Mike Webster played with the Steelers (1974-1988) and Kansas City Chiefs (1989-1990), winning four Super Bowls with Pittsburgh in his Hall of Fame career. But the physical toll was high for the offensive lineman. "For Mike Webster, the head hits just kept on coming for 17 years," says Frontline narrator Will Lyman.
The documentary details Webster's descent into confusion, depression and dementia, the end of his marriage, his living out of a pickup truck and his inability to sleep. His former wife, Pam, tells how he took a knife and slashed all his football pictures.
Webster died on Sept. 24, 2002.
"The news that day would start a chain of events that would threaten to forever change the way America sees the game of football," the narrator says.
Frontline shows a photo of Webster's body on a table at the coroner's office in Pittsburgh. Bennet Omalu, the forensic neuropathologist who did the autopsy, said death was due to heart disease, but he also wanted to examine Webster's brain.
Omalu said his examination found evidence of CTE, a degenerative condition that previously been associated with boxers. Omalu was the first to report a case in an NFL player and in 2005 he published his findings in the journal Neurosurgery.
In response, the then-chairman and other members of the NFL's former Mild Traumatic Brain Injury (MTBI) Committee wrote a letter to the journal saying Omalu's findings were based on a "complete misunderstanding of the relevant medical literature" and that there was "inadequate clinical evidence that the subject had a chronic neurological condition."
"They insinuated I was not practicing medicine.
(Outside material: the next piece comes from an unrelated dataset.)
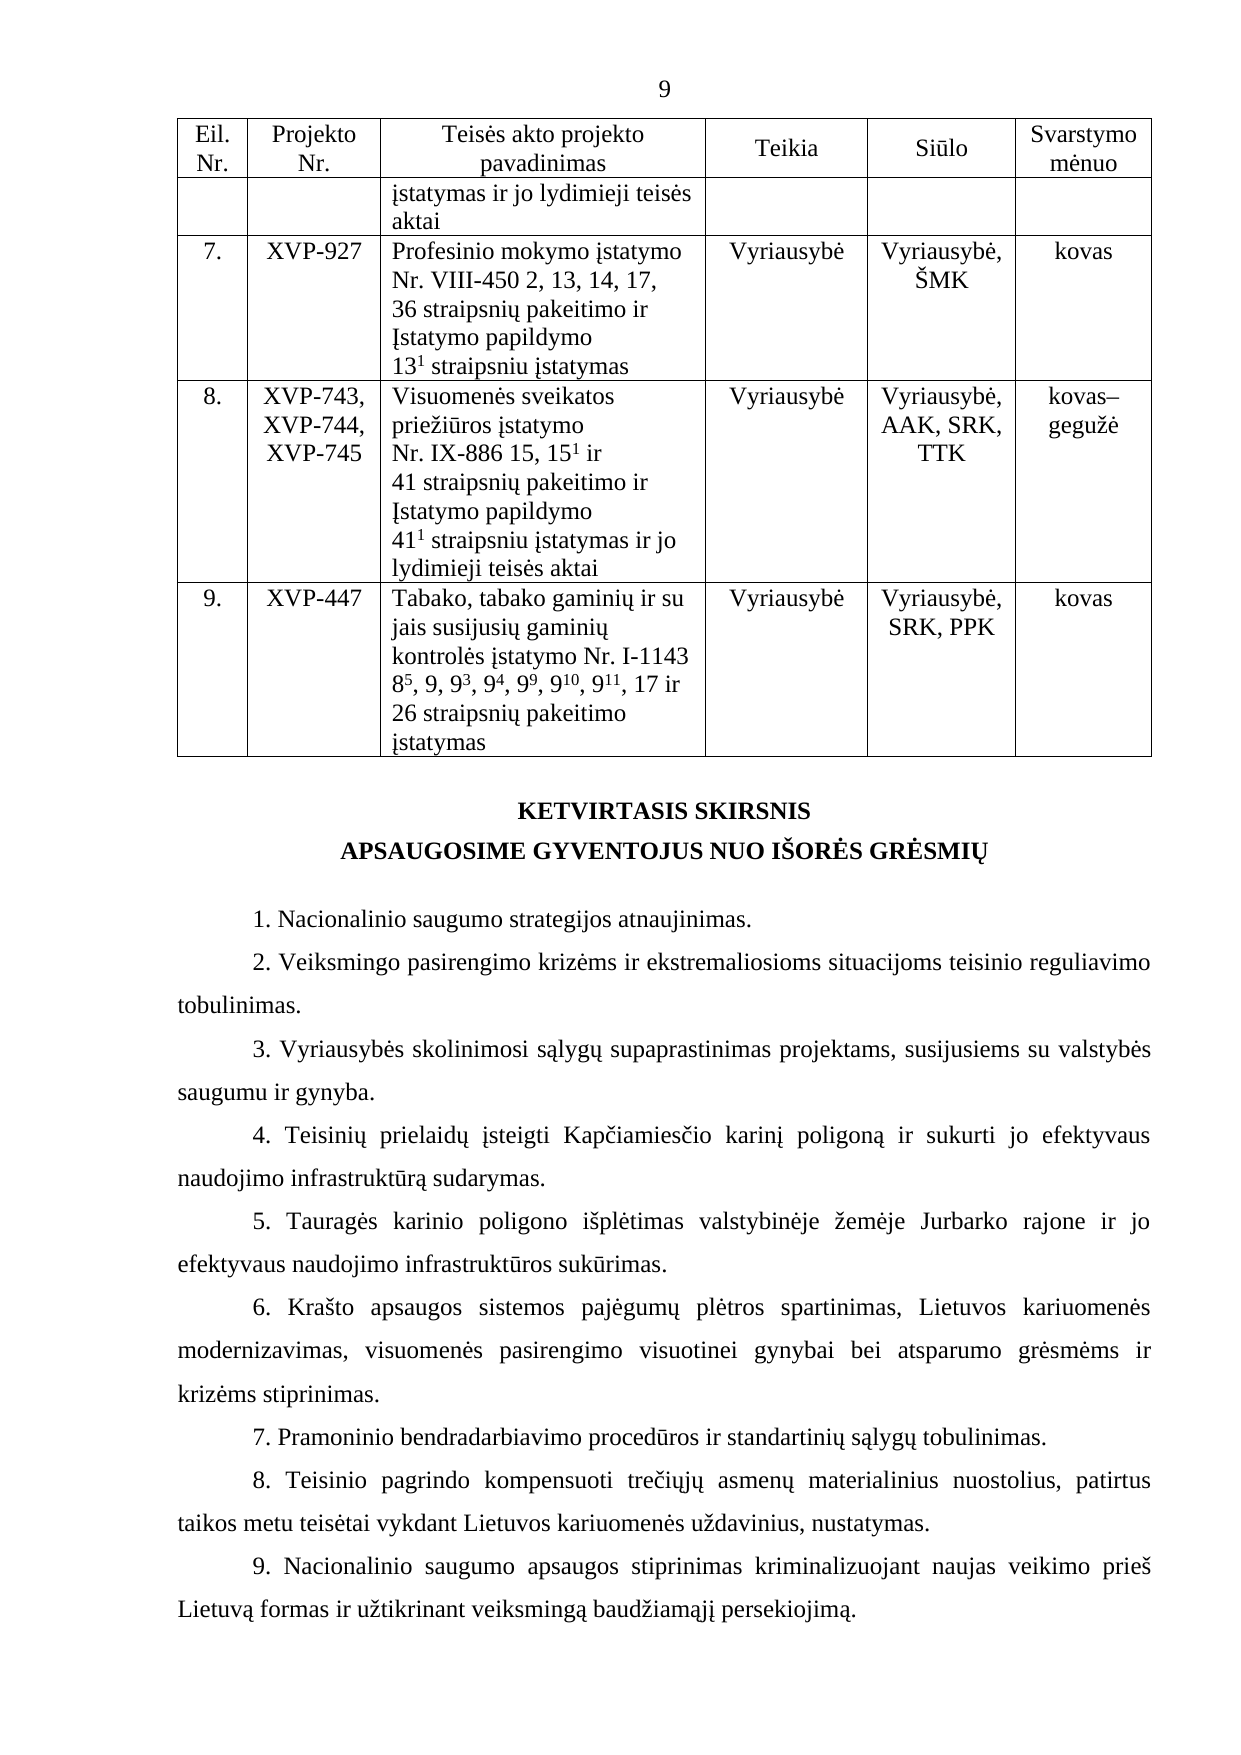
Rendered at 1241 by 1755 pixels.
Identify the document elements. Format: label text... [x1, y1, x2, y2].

I was practicing voodoo … voodoo," the Nigerian-born Omalu tells Frontline.
Omalu added: "CTE has dragged me into the politics of science, the politics of the NFL. You can't go against the NFL. They'll squash you."
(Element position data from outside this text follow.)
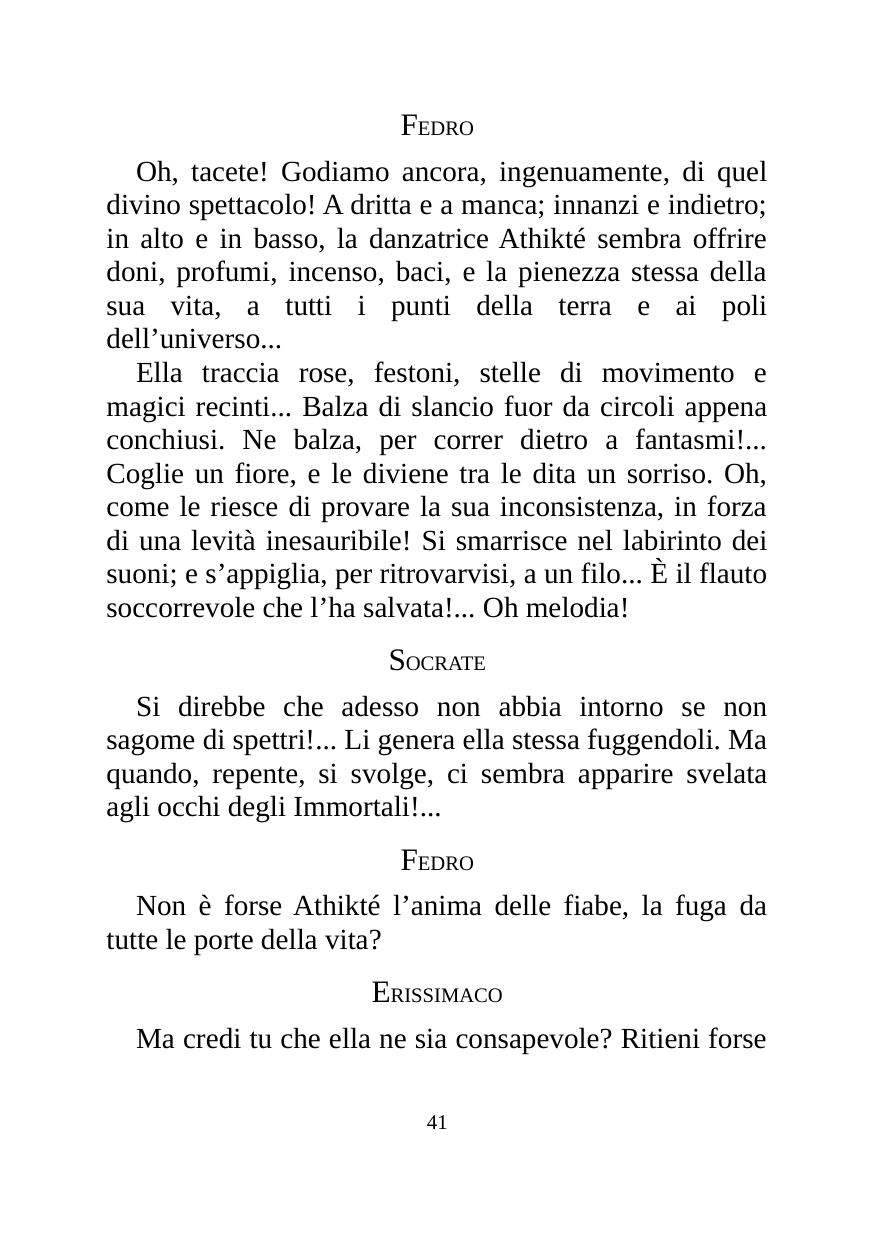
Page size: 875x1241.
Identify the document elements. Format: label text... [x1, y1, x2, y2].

text Erissimaco [106, 973, 768, 1009]
text Oh, tacete! Godiamo ancora, ingenuamente, di quel divino spettacolo! A dritta e a manca; innanzi e indietro; in alto e in basso, la danzatrice Athikté sembra offrire doni, profumi, incenso, baci, e la pienezza stessa della sua vita, a tutti i punti della terra e ai poli dell’universo... [106, 154, 768, 355]
text Non è forse Athikté l’anima delle fiabe, la fuga da tutte le porte della vita? [106, 888, 768, 956]
text Si direbbe che adesso non abbia intorno se non sagome di spettri!... Li genera ella stessa fuggendoli. Ma quando, repente, si svolge, ci sembra apparire svelata agli occhi degli Immortali!... [106, 689, 768, 823]
text Ella traccia rose, festoni, stelle di movimento e magici recinti... Balza di slancio fuor da circoli appena conchiusi. Ne balza, per correr dietro a fantasmi!... Coglie un fiore, e le diviene tra le dita un sorriso. Oh, come le riesce di provare la sua inconsistenza, in forza di una levità inesauribile! Si smarrisce nel labirinto dei suoni; e s’appiglia, per ritrovarvisi, a un filo... È il flauto soccorrevole che l’ha salvata!... Oh melodia! [106, 355, 768, 623]
text Socrate [106, 641, 768, 677]
text Fedro [106, 841, 768, 877]
text Ma credi tu che ella ne sia consapevole? Ritieni forse [106, 1021, 768, 1054]
text Fedro [106, 106, 768, 142]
You will be repulsed watching the brain injury deniers in action try to dismiss any claims that playing football could be hazardous to your health. Webster's death ushered in lawsuits that finally caught up to the NFL in the amount of $765 million to settle concussion-related suits by about 4,500 former players. That still comes out to chump change for these suffering vets, but at least Mike's death has some meaning attached to it for his family.